Presidential campaign hires

By June 2019, Beto O’Rourke had hired a former Obama administration official and policy executive at the leftist Center for American Progress to oversee his campaign’s expanding policy arm.

Carmel Martin, a former assistant secretary for policy and budget at the Department of Education, joined O’Rourke’s campaign as his national policy director.

Martin served as a policy adviser for John Kerry and Hillary Clinton’s presidential campaigns. And her position as executive vice president for policy at CAP has been held in the past by heavyweights in Washington policy circles, including Melody Barnes before she left to join Obama’s presidential campaign in 2008.

Martin, before joining the Obama administration, worked as general counsel and chief education adviser to the late Massachusetts Sen. Ted Kennedy on his Health, Education, Labor and Pensions committee.

In addition to Martin, O’Rourke will continue to be advised by Ali Zaidi, a former associate director at Obama’s Office of Management and Budget and O’Rourke’s senior adviser for policy.

His policy hires are the latest indication of a still-expanding operation at his headquarters in El Paso, Texas, and in early primary states.

O'Rourke also hired Zayn Siddique, a senior policy adviser to O’Rourke during his unsuccessful Texas Senate campaign last year, as deputy policy director.

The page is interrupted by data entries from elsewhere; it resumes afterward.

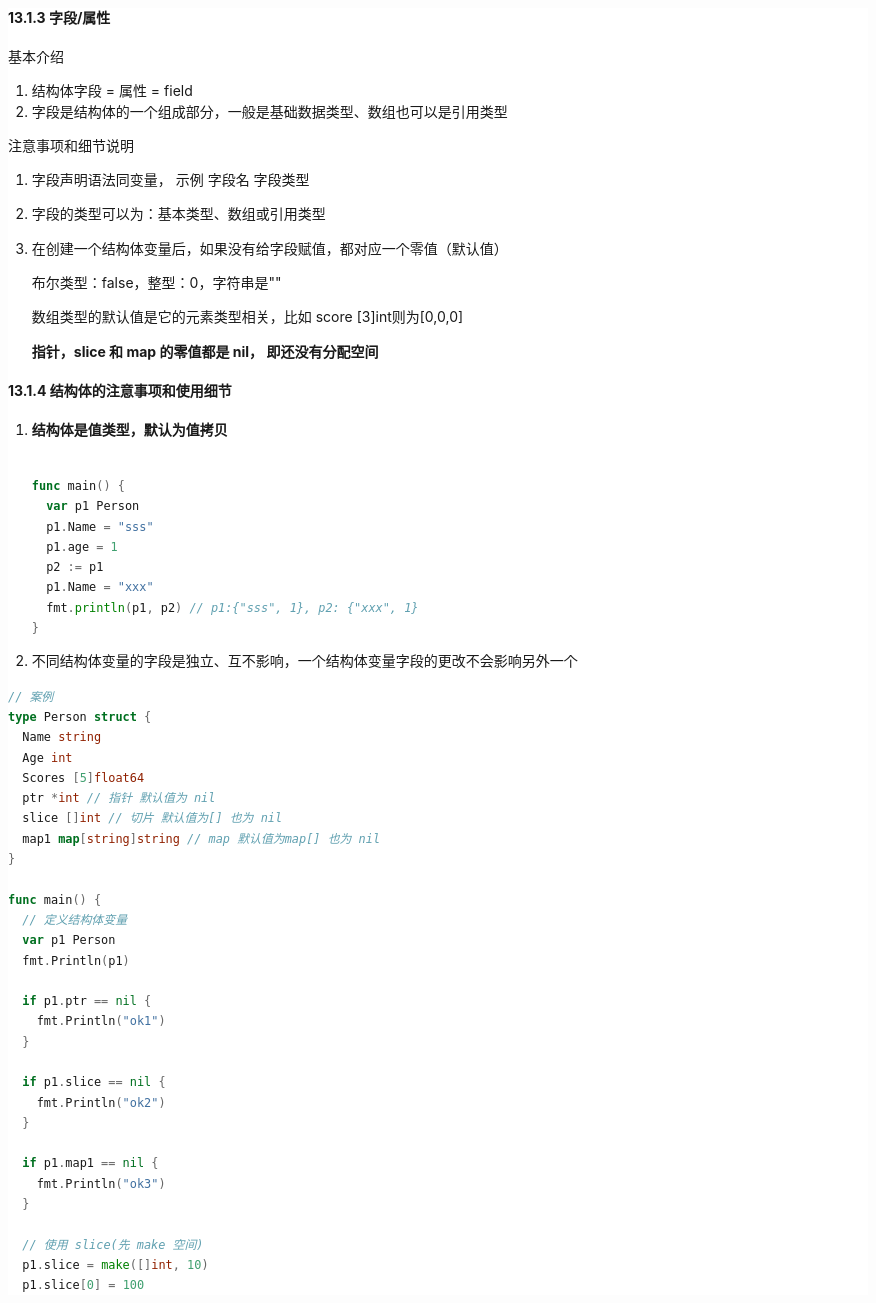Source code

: #### 13.1.3 字段/属性

基本介绍

1. 结构体字段 = 属性 = field
2. 字段是结构体的一个组成部分，一般是基础数据类型、数组也可以是引用类型

注意事项和细节说明

1. 字段声明语法同变量， 示例 字段名 字段类型

2. 字段的类型可以为：基本类型、数组或引用类型

3. 在创建一个结构体变量后，如果没有给字段赋值，都对应一个零值（默认值）

   布尔类型：false，整型：0，字符串是""

   数组类型的默认值是它的元素类型相关，比如 score [3]int则为[0,0,0]

   **指针，slice 和 map 的零值都是 nil， 即还没有分配空间**

#### 13.1.4 结构体的注意事项和使用细节

1. **结构体是值类型，默认为值拷贝**

   ``` go
   
   func main() {
     var p1 Person
     p1.Name = "sss"
     p1.age = 1
     p2 := p1
     p1.Name = "xxx"
     fmt.println(p1, p2) // p1:{"sss", 1}, p2: {"xxx", 1}
   }
   ```

5. 不同结构体变量的字段是独立、互不影响，一个结构体变量字段的更改不会影响另外一个

``` go
// 案例
type Person struct {
  Name string
  Age int
  Scores [5]float64
  ptr *int // 指针 默认值为 nil
  slice []int // 切片 默认值为[] 也为 nil
  map1 map[string]string // map 默认值为map[] 也为 nil
}

func main() {
  // 定义结构体变量
  var p1 Person
  fmt.Println(p1)
  
  if p1.ptr == nil {
    fmt.Println("ok1")  
  }
  
  if p1.slice == nil {
    fmt.Println("ok2")
  }
  
  if p1.map1 == nil {
    fmt.Println("ok3")
  }
  
  // 使用 slice(先 make 空间)
  p1.slice = make([]int, 10)
  p1.slice[0] = 100
```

Allison Hunn, an Obama administration alumnus and former legal policy analyst for Democracy Forward, will be O’Rourke’s chief of staff for policy, and Brendan Duke, previously a tax policy analyst at the Center on Budget and Policy Priorities, will be associate director.

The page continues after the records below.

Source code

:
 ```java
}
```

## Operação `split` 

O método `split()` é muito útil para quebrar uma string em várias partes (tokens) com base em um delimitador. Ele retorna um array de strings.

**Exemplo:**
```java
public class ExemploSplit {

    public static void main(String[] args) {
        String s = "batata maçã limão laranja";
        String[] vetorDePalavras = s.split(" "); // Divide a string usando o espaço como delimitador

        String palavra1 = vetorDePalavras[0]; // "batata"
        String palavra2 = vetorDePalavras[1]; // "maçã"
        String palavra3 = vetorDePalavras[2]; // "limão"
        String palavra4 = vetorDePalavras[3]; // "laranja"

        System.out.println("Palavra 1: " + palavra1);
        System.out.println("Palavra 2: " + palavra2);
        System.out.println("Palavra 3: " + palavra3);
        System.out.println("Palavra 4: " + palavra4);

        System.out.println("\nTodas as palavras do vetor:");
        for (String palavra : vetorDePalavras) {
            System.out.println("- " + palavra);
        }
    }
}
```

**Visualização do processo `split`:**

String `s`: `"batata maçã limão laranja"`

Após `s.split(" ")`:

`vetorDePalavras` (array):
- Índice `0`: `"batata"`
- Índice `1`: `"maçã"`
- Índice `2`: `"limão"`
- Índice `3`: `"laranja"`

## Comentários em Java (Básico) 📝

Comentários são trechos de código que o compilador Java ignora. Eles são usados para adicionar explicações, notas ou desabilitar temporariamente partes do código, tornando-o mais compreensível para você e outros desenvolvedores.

Devon Gray, a recent graduate of Stanford Law School and the Stanford Graduate School of Education, has been hired as a policy associate.

“As Beto travels across the country meeting with people from all walks of life, we’re building a team committed to ensuring our policies are reflective of the diversity in experiences, backgrounds and voices of all Americans,” Jen O’Malley Dillon, O’Rourke’s campaign manager, said in a prepared statement. “Our national policy team not only has the invaluable experience we need to lead the way on ambitious, innovative solutions on issues spanning from climate change to protecting women’s rights — they also have the compassion and creativity our country demands if we hope to build a government that leaves no American behind.”[15]